Leaked Vera Benchmarks Shake Server Market
Early May 27 previews show Vera leading in select tests, sparking debate over methodology
A wave of leaks and early previews posted May 26–27 have put Nvidia’s Vera CPU at the center of the server-hardware conversation ahead of Computex. Independent testing hosted at Nvidia’s Santa Clara lab and published by Phoronix shows the 88‑core Vera using the in‑house “Olympus” core punching well above typical ARM expectations.
In the geometric mean of the curated test set, reviewers report Vera edging AMD’s high‑frequency EPYC and posting a much larger gap against an Intel Granite Rapids Xeon in selected workloads. HotHardware summarized Phoronix’s headline numbers — roughly an 11% lead vs. EPYC and about a 55% lead vs. a top Xeon in those tests.
Phoronix says the testing was done on an NVIDIA‑provided pre‑production system running Ubuntu 24.04 LTS and patched kernels, and that some usual monitoring was restricted at Nvidia’s request. That caveat, stressed by testers, is central to why some engineers call these early results interesting but incomplete.
The leaked material included photos of Vera modules and system boards used in the demos, which circulated on social channels and were republished in press galleries. Outlets that covered the tests noted imagery of the Vera compute module, SOCAMM2 LPDDR5X memory modules, and large liquid‑cooling hardware used in the Rubin racks.

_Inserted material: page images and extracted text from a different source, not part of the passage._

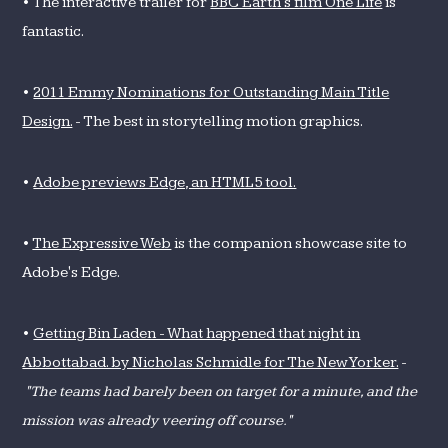
• The interactive trailer for
BBC Earth's film One Life
is
fantastic.
•
2011 Emmy Nominations for Outstanding Main Title
Design.
- The best in storytelling motion graphics.
•
Adobe previews Edge, an HTML5 tool.
•
The Expressive Web
is the companion showcase site to
Adobe's Edge.
•
Getting Bin Laden - What happened that night in
Abbottabad. by Nicholas Schmidle for The New Yorker.
-
"The teams had barely been on target for a minute, and the
mission was already veering off course."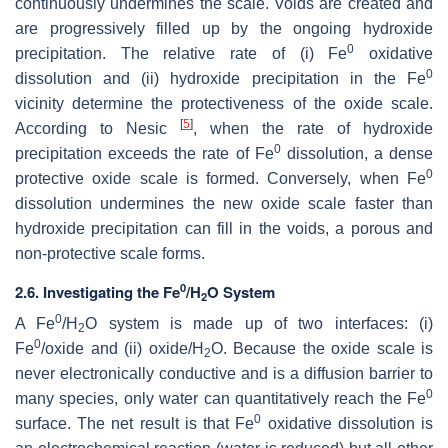
continuously undermines the scale. Voids are created and
are progressively filled up by the ongoing hydroxide
0
precipitation. The relative rate of (i) Fe
oxidative
0
dissolution and (ii) hydroxide precipitation in the Fe
vicinity determine the protectiveness of the oxide scale.
[
5
]
According to Nesic
, when the rate of hydroxide
0
precipitation exceeds the rate of Fe
dissolution, a dense
0
protective oxide scale is formed. Conversely, when Fe
dissolution undermines the new oxide scale faster than
hydroxide precipitation can fill in the voids, a porous and
non-protective scale forms.
0
2.6. Investigating the Fe
/H
O System
2
0
A Fe
/H
O system is made up of two interfaces: (i)
2
0
Fe
/oxide and (ii) oxide/H
O. Because the oxide scale is
2
never electronically conductive and is a diffusion barrier to
0
many species, only water can quantitatively reach the Fe
0
surface. The net result is that Fe
oxidative dissolution is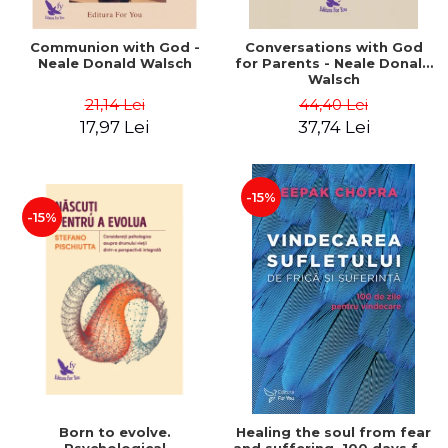
Communion with God -
Conversations with God
Neale Donald Walsch
for Parents - Neale Donald
Walsch
21,14 Lei
44,40 Lei
17,97 Lei
37,74 Lei
-15%
-15%
Born to evolve.
Healing the soul from fear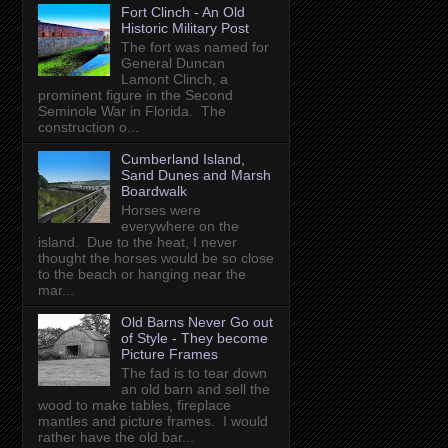
Fort Clinch - An Old
Historic Military Post
The fort was named for
General Duncan
Lamont Clinch, a
prominent figure in the Second
Seminole War in Florida. The
construction o...
Cumberland Island,
Sand Dunes and Marsh
Boardwalk
Horses were
everywhere on the
island. Due to the heat, I never
thought the horses would be so close
to the beach or hanging near the
mar...
Old Barns Never Go out
of Style - They become
Picture Frames
The fad is to tear down
an old barn and sell the
wood to make tables, fireplace
mantles and picture frames. I would
rather have the old bar...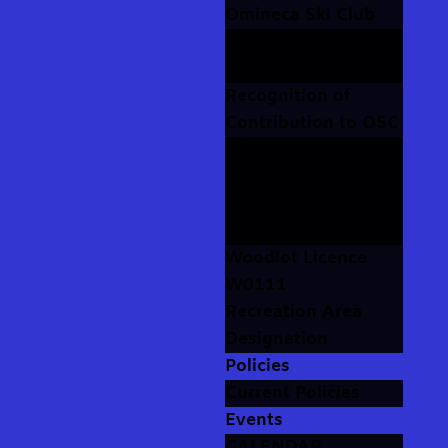
Omineca Ski Club
Our Stories
Photo Albums
Recognition of
Contribution to OSC
Volunteer
Recognition
The Rolls of Honour
The Trophy Cabinet
Woodlot Licence
W0111
Recreation Area
Designation
Policies
Current Policies
Events
CALENDAR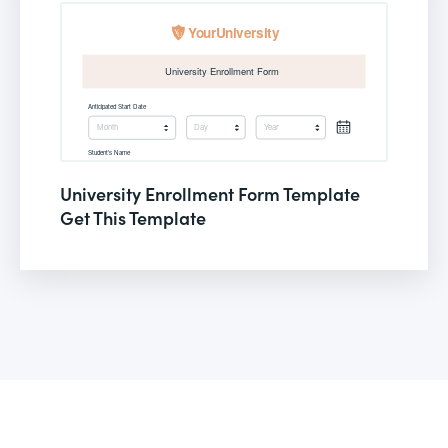
University Enrollment Form Template
Get This Template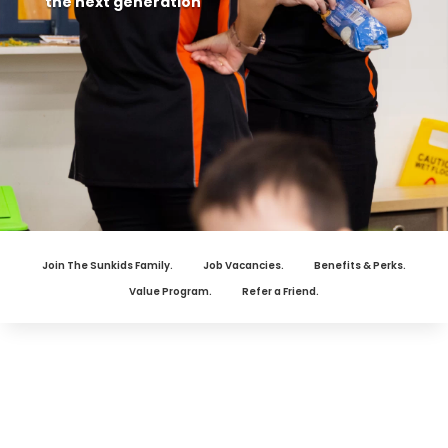
the next generation
Join The Sunkids Family.
Job Vacancies.
Benefits & Perks.
Value Program.
Refer a Friend.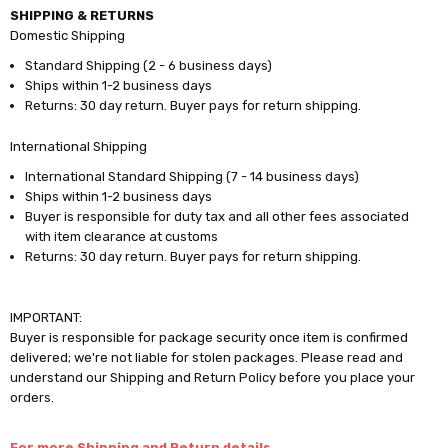
SHIPPING & RETURNS
Domestic Shipping
Standard Shipping (2 - 6 business days)
Ships within 1-2 business days
Returns: 30 day return. Buyer pays for return shipping.
International Shipping
International Standard Shipping (7 - 14 business days)
Ships within 1-2 business days
Buyer is responsible for duty tax and all other fees associated
with item clearance at customs
Returns: 30 day return. Buyer pays for return shipping.
IMPORTANT:
Buyer is responsible for package security once item is confirmed
delivered; we're not liable for stolen packages. Please read and
understand our Shipping and Return Policy before you place your
orders.
For more Shipping and Return details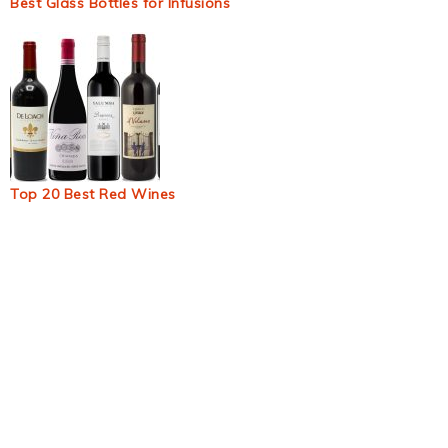
Best Glass Bottles for Infusions
Top 20 Best Red Wines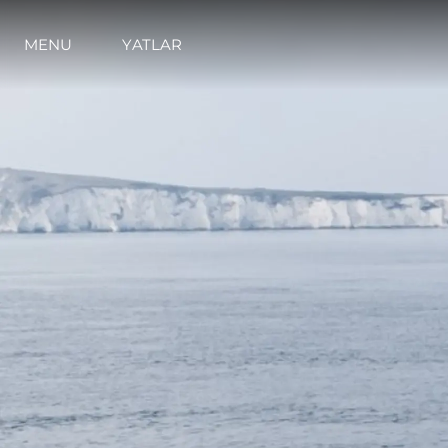
MENU
YATLAR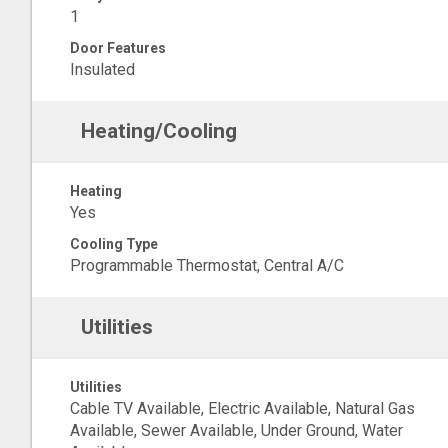
1
Door Features
Insulated
Heating/Cooling
Heating
Yes
Cooling Type
Programmable Thermostat, Central A/C
Utilities
Utilities
Cable TV Available, Electric Available, Natural Gas
Available, Sewer Available, Under Ground, Water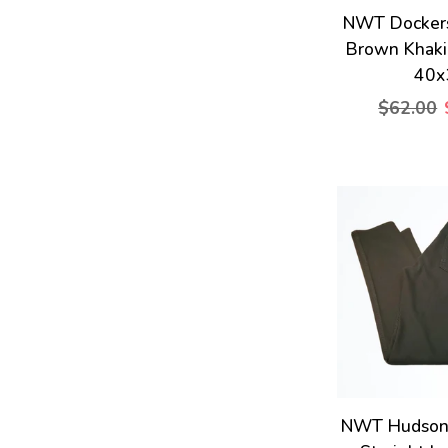
NWT Dockers 
Brown Khaki
40x
$62.00
NWT Hudson 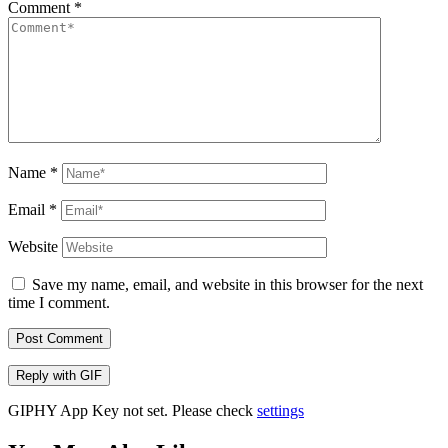
Comment
*
Name
*
Email
*
Website
Save my name, email, and website in this browser for the next
time I comment.
Post Comment
Reply with
GIF
GIPHY App Key not set. Please check
settings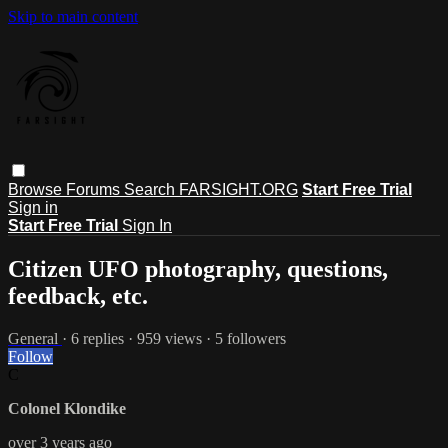
Skip to main content
Browse
Forums
Search
FARSIGHT.ORG
Start Free Trial
Sign in
Start Free Trial
Sign In
Citizen UFO photography, questions,
feedback, etc.
General
· 6 replies · 959 views · 5 followers
Follow
C
Colonel Klondike
over 3 years ago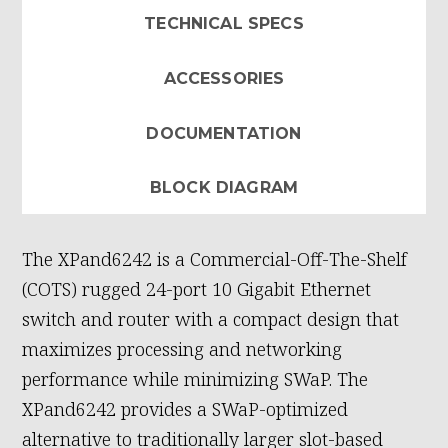
TECHNICAL SPECS
ACCESSORIES
DOCUMENTATION
BLOCK DIAGRAM
The XPand6242 is a Commercial-Off-The-Shelf
(COTS) rugged 24-port 10 Gigabit Ethernet
switch and router with a compact design that
maximizes processing and networking
performance while minimizing SWaP. The
XPand6242 provides a SWaP-optimized
alternative to traditionally larger slot-based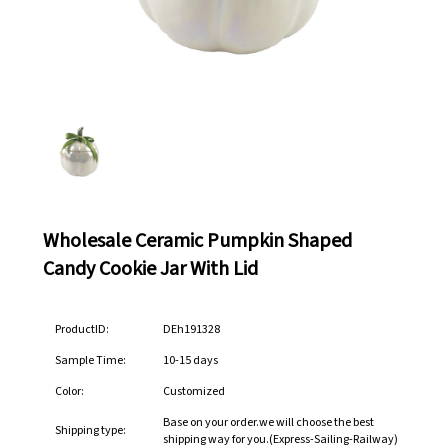
Wholesale Ceramic Pumpkin Shaped
Candy Cookie Jar With Lid
ProductID:
DEh191328
Sample Time:
10-15 days
Color:
Customized
Base on your order.we will choose the best
Shipping type:
shipping way for you.(Express-Sailing-Railway)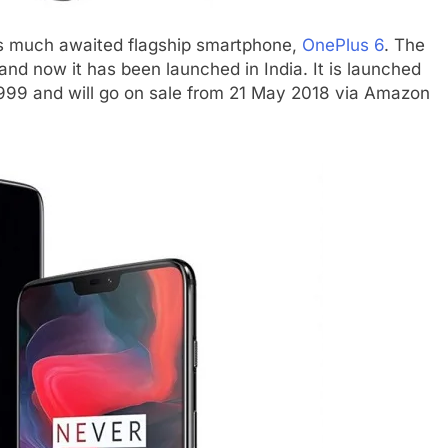
ts much awaited flagship smartphone,
OnePlus 6
. The
d now it has been launched in India. It is launched
34,999 and will go on sale from 21 May 2018 via Amazon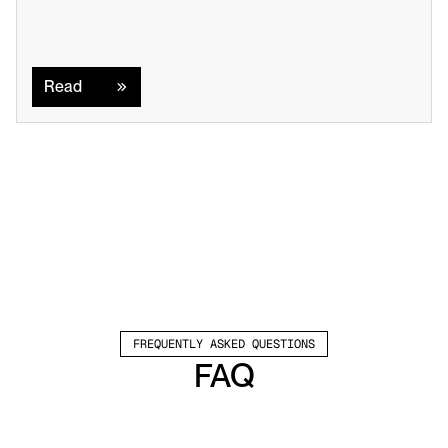
Read
Read
FREQUENTLY ASKED QUESTIONS
FAQ
Which channels does Valley support?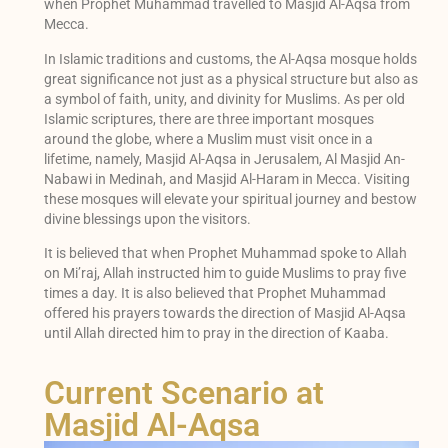
when Prophet Muhammad travelled to Masjid Al-Aqsa from
Mecca.
In Islamic traditions and customs, the Al-Aqsa mosque holds
great significance not just as a physical structure but also as
a symbol of faith, unity, and divinity for Muslims. As per old
Islamic scriptures, there are three important mosques
around the globe, where a Muslim must visit once in a
lifetime, namely, Masjid Al-Aqsa in Jerusalem, Al Masjid An-
Nabawi in Medinah, and Masjid Al-Haram in Mecca. Visiting
these mosques will elevate your spiritual journey and bestow
divine blessings upon the visitors.
It is believed that when Prophet Muhammad spoke to Allah
on Mi’raj, Allah instructed him to guide Muslims to pray five
times a day. It is also believed that Prophet Muhammad
offered his prayers towards the direction of Masjid Al-Aqsa
until Allah directed him to pray in the direction of Kaaba.
Current Scenario at
Masjid Al-Aqsa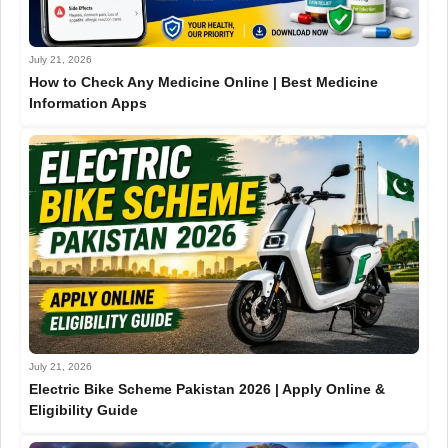
July 21, 2026
How to Check Any Medicine Online | Best Medicine
Information Apps
July 21, 2026
Electric Bike Scheme Pakistan 2026 | Apply Online &
Eligibility Guide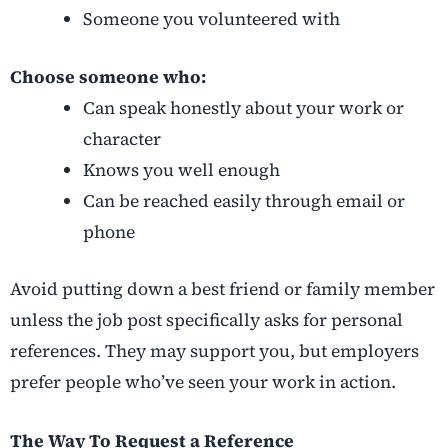
Someone you volunteered with
Choose someone who:
Can speak honestly about your work or
character
Knows you well enough
Can be reached easily through email or
phone
Avoid putting down a best friend or family member
unless the job post specifically asks for personal
references. They may support you, but employers
prefer people who’ve seen your work in action.
The Way To Request a Reference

Nvidia’s architecture choices are part of the story: Vera uses a monolithic 88‑core die built on the Olympus core, pairs with LPDDR5X for very high sustained memory bandwidth, and targets agentic AI orchestration and data‑movement workloads rather than legacy x86 tasks. The design decisions, not just raw clock speed, help explain where Vera showed the biggest wins.
Benchmark winners varied by workload. Tests that stress memory bandwidth, database query engines, and some JIT‑compiled workloads showed Vera strongly‑favorable results; encoding, some Python workloads, and other legacy tasks produced closer margins or wins for AMD. Reviewers emphasize the sample of benchmarks was chosen to reflect the workloads Nvidia expects customers to run.
Power and platform questions are unresolved. Nvidia lists a 450W socket TDP for the Vera system tested and an additional power draw for the fast LPDDR5X memory; testers were not allowed to run independent power‑profiling during the visit, so efficiency claims remain provisional. Tom’s Hardware and Phoronix both flagged this as a major open question.
The early leaks instantly provoked debate in forums and social media about how representative the tests are. Enthusiasts and some industry engineers pointed to the curated workload list and Nvidia’s control over monitoring as reasons to treat the numbers cautiously, while other observers said the results still represent a rare case of an Arm‑based server CPU competing at x86‑class single‑thread and rack‑density levels.
For Intel and AMD, Vera represents both a technical and commercial question. Analysts and coverage this week noted that AMD’s Zen‑6 and Intel’s next Xeon families are already slated for refreshes this year and next; those chips could close gaps for legacy server use cases even if Vera keeps its lead in agentic AI flows. Publications advised readers that the server roadmap remains dynamic.
Beyond raw numbers, the leaks matter because they make Nvidia’s vertical‑integration play tangible: chip, memory packaging, high‑bandwidth interconnects, and rack integration under the Rubin architecture. Several supply‑chain analyses published recently also pointed out the unusually high PCB and memory costs in Rubin‑class racks, underscoring why customers will weigh both performance and total system economics.
What happens next is straightforward and fast: wider, vendor‑neutral testing; independent power and thermal measurements; and real‑world customer deployments. Phoronix and others have said more exhaustive results will be useful, and industry watchers expect fresh test suites and third‑party labs to publish follow‑ups around Computex and in the weeks after. Until then, the leaked benchmarks and photos are a provocative preview — not a definitive verdict.